* 課題一覧 *
• a. 夜中の電話の話の「朝ご飯をご馳走になっている時」から「夏の終わりになると、思い出す出来事です。」までをすべて書き写し、その中の「二段ベッド」を「ロフトベッド」に置き換えてください。
• b. 夜中の電話の話を、最後の文の後から書き継いでください。

あれは中学生時代の夏休みの出来事です。
その日、私は同じ文芸部で仲良くなったIちゃんの家に、はじめて泊まりに行く事になりました。
アニメを見たり、Iちゃん秘蔵のBLマンガを読んだりと楽しく過ごしました。
Iちゃんの部屋には二段ベッドがあり、私はその夜、ベッドの上段を借りて眠る事になりました。
真夜中、私達がぐっすり眠った頃。
突然、私の携帯電話に着信がありました。
親くらいしか、かけてくる相手がいなかった私は、半分寝ぼけて「なーに、ママ」と電話に出ました。
すると、相手は幼い女の子の声で
「ごめんね、夜中に…」
と、話しかけてきました。
私
「え、誰?」
相手
「あのね、Iと仲良くしてね」
私
「うん、仲良くしてるよ」
相手
「ありがとう」
それで電話は切れました。
変な電話ですよね。
Iちゃんのお母さんや、もしいるなら歳の離れたお姉さんみたいな内容です。
二段ベッドがあるし、お姉さんがいるのかな?
それに、まるで金田○子さんみたいな声。
わかった、お姉さんはもう大人で声優さんなのか…サインもらおう。
めっちゃ眠かった私は、バカな納得をして、そのまま朝まで寝てしまいました。
朝ご飯をご馳走になっている時に、その話をすると、IちゃんとIちゃんのお母さんは青ざめました。
あまりにも真っ青なので、私も恐くなりました。
ひょっとして、二段ベッドの上を使っていたのはお姉さんで、もう亡くなったのかも!?
夏休みですから、お盆の時期でしたし、よく「帰ってくる」という話を聞きますし・・・。
着信履歴を確認しようにも、通話記録はありませんでした。
でも、はっきりと覚えているので、寝ぼけた私の夢ではないと思うのです。
私が考え込んでいると、Iちゃんとお母さんが教えてくれました。
Iちゃんが小さい頃に、よく電話がかかってきて、出ても幼い子の笑い声が聞こえてくるだけだったり、突然、停電になることもあったそうです。
真剣にお祓いをしてもらおうかという話が出た頃、ぱったりとその現象が止んだのだとか。
ご家族はやはり心霊現象の類だったのではないか、お祓いをするっていう話をしたから、恐くなって出てこなくなったのだという結論になったということでした。
幽霊も恐くなるなんてことがあるんだなぁってご家族が笑っている中、Iちゃんは当時、身体に変化があってそれが原因じゃないかって思っていたそうです。
ちなみに二段ベッドはいつも上に寝ていて、普段は下の段を物置にしているということでした。
その後、Iちゃんに電話はなく、私もそれっきり。
夏の終わりになると、思い出す出来事です。
“霊が電話をかけてくる”

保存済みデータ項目
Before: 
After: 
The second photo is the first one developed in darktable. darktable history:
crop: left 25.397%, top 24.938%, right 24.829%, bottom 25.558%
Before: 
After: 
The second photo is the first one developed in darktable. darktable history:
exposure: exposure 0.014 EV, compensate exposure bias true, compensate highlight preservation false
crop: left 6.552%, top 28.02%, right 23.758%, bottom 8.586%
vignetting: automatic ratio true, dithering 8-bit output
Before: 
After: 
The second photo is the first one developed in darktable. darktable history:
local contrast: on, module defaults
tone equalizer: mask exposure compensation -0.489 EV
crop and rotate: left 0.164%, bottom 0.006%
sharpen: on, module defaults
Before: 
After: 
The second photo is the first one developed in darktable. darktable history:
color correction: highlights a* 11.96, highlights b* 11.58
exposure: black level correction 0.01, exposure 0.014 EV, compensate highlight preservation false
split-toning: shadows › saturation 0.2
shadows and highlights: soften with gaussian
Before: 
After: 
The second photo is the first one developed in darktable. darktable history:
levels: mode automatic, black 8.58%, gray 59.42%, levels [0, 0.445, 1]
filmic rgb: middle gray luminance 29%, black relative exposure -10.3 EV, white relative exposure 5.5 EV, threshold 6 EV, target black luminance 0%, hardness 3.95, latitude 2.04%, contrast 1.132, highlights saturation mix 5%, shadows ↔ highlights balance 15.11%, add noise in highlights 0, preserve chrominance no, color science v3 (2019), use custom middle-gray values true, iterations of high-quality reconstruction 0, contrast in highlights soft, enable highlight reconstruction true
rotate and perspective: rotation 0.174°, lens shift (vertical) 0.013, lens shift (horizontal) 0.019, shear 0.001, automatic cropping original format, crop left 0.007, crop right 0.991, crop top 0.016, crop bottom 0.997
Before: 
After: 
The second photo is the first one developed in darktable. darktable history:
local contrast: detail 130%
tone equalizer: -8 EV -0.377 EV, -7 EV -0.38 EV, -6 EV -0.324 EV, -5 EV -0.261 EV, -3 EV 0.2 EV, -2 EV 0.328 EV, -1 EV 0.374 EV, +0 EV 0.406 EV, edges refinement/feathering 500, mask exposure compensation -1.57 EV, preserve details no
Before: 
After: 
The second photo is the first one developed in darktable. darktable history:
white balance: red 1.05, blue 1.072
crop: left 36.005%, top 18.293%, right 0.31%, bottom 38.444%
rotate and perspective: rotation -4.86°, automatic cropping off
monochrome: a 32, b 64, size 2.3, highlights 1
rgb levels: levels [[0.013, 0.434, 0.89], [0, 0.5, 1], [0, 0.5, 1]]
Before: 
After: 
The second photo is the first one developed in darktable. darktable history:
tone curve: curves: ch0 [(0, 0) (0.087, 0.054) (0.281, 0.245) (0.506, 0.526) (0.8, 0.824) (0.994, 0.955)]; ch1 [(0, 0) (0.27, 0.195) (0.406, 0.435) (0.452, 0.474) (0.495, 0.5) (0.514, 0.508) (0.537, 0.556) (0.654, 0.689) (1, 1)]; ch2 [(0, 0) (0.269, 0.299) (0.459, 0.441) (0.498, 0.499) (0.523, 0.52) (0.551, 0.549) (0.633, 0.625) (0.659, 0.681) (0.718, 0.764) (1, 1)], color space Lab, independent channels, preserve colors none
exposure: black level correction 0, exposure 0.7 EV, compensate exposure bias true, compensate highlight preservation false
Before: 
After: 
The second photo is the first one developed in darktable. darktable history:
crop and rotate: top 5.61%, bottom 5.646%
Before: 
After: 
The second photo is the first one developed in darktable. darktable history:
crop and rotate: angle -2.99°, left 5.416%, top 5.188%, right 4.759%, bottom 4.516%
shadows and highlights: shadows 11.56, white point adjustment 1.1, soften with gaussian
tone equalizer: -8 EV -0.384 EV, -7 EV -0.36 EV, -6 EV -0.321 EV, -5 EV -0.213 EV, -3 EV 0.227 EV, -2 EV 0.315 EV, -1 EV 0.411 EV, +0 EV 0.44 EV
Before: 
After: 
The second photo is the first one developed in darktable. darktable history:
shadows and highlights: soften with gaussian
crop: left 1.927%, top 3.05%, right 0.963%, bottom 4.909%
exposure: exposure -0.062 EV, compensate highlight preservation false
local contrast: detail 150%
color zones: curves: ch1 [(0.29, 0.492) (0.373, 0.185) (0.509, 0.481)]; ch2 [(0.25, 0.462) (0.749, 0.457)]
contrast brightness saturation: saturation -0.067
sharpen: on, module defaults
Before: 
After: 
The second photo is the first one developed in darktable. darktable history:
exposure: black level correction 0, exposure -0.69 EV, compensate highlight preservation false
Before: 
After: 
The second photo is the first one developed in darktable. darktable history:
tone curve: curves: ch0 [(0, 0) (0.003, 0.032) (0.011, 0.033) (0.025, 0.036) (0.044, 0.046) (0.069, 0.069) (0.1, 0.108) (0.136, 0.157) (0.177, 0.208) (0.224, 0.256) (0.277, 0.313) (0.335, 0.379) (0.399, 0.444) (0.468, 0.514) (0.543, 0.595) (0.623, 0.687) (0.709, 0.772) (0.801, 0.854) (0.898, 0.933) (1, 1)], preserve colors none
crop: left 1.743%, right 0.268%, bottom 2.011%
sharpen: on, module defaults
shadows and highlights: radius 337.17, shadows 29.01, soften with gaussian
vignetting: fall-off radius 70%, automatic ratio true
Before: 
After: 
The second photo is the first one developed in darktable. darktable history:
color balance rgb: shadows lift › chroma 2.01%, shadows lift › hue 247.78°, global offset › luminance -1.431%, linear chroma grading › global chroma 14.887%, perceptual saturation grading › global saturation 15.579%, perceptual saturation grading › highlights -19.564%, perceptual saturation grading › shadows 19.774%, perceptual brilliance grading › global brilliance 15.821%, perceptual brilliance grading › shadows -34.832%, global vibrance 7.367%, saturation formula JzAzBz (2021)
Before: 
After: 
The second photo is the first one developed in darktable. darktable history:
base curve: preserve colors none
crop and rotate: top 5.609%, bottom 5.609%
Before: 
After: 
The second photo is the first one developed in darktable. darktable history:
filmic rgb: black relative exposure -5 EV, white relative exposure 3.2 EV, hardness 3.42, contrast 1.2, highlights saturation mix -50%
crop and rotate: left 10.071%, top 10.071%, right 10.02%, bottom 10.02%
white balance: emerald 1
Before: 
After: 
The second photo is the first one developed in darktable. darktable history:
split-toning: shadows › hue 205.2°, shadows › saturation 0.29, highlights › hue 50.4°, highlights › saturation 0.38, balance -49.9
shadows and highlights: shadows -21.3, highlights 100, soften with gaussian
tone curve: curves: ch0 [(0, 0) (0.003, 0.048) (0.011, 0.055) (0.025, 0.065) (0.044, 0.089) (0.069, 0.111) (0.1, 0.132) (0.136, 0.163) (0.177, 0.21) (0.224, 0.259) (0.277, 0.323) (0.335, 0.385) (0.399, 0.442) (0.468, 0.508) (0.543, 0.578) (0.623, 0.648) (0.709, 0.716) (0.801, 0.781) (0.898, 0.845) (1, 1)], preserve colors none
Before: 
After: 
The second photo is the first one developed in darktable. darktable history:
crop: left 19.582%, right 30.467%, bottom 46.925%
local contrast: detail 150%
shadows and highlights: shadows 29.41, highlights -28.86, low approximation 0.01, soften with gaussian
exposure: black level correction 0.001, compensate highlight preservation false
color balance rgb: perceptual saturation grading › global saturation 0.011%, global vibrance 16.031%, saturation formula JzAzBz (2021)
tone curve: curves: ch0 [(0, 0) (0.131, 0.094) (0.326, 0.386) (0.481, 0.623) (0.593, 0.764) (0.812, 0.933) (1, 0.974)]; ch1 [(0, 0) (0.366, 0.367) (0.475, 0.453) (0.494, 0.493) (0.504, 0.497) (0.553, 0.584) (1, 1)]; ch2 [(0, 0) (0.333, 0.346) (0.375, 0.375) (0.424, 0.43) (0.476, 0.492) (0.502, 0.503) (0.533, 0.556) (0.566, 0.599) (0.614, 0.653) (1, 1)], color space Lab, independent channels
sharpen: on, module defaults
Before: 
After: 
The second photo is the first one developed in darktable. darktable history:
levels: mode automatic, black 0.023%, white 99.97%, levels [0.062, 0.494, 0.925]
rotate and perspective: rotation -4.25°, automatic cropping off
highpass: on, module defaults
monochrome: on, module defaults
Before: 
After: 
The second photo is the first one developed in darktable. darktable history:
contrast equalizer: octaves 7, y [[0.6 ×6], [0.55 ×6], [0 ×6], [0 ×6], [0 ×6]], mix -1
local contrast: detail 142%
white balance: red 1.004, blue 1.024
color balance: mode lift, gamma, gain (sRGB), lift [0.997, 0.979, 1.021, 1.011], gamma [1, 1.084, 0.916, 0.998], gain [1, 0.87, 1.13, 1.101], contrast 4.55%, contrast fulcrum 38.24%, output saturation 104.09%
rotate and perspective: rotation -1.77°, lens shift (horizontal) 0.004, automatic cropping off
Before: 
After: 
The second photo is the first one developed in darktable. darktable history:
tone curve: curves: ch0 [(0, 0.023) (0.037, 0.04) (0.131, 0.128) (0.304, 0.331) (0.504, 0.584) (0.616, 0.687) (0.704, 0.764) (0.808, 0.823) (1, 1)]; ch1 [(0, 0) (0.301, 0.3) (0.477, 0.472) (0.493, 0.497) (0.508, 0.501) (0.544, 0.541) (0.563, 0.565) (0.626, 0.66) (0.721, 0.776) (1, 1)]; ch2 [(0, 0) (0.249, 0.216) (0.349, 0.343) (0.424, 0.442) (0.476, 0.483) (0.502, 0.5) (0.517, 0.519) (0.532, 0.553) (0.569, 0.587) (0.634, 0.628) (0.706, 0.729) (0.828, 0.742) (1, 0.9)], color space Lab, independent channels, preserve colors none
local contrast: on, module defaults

* 課題の解答 *
• a.
朝ご飯をご馳走になっている時に、その話をすると、IちゃんとIちゃんのお母さんは青ざめました。
あまりにも真っ青なので、私も恐くなりました。
ひょっとして、ロフトベッドの上を使っていたのはお姉さんで、もう亡くなったのかも!?
夏休みですから、お盆の時期でしたし、よく「帰ってくる」という話を聞きますし・・・。
着信履歴を確認しようにも、通話記録はありませんでした。
でも、はっきりと覚えているので、寝ぼけた私の夢ではないと思うのです。
私が考え込んでいると、Iちゃんとお母さんが教えてくれました。
Iちゃんが小さい頃に、よく電話がかかってきて、出ても幼い子の笑い声が聞こえてくるだけだったり、突然、停電になることもあったそうです。
真剣にお祓いをしてもらおうかという話が出た頃、ぱったりとその現象が止んだのだとか。
ご家族はやはり心霊現象の類だったのではないか、お祓いをするっていう話をしたから、恐くなって出てこなくなったのだという結論になったということでした。
幽霊も恐くなるなんてことがあるんだなぁってご家族が笑っている中、Iちゃんは当時、身体に変化があってそれが原因じゃないかって思っていたそうです。
ちなみにロフトベッドはいつも上に寝ていて、普段は下の段を物置にしているということでした。
その後、Iちゃんに電話はなく、私もそれっきり。
夏の終わりになると、思い出す出来事です。

• b.
何らかの思い残しがあって、能動的行動(電話をかけてくる)を起こすという地味に強烈な定番のひとつです。
何故、地味に強烈なのか?
それは電話の呼び出し音は普通に電話として機能している、ということです。
霊感といったものを必要とせず、物体に干渉して発生している現象。
これがどれだけ強烈かはわかっていただけると思います。
今回の体験談では、少々めずらしい点がひとつ。
子供の頃にかかってきていた電話は固定電話だったということだそうですが、時代と共に携帯電話に変わったというところでしょうか。それも友人への。
特定の場所で起きる現象の場合、“個人”や“家族”であったり、“性別”限定などの特定条件型、無差別に“建物・部屋に入った者”といったようなものはそれなりにお話はあるものです。
でも、そういったものとは少々違った括りだけにめずらしいと言えるでしょう。
他にもこの体験談には幾つかの定番が見られます。
2段ベッドの上、または下で云々というのも定番のひとつです。
派生としてはロフトが寝室になっているものも含まれます。
この体験談ではベッドの上になりますが、いわゆる霊道が近い場合が多いことがその理由になるようです。
なぜ霊道が近いのか?
ヒントは神棚の高さです。
神棚のすぐ下の高さは救いや導きを求めた霊が溜まりやすく、神棚から神棚などといった道ができやすい条件が揃っているということです。
そしてまた、本文では暈していますが一次性徴や二次性徴がきっかけで能力が発言したり消失したりというのも定番になります。
短い中に複数の定番が見受けられ、なるべくして起きたとも取れる霊体験と言えるでしょう。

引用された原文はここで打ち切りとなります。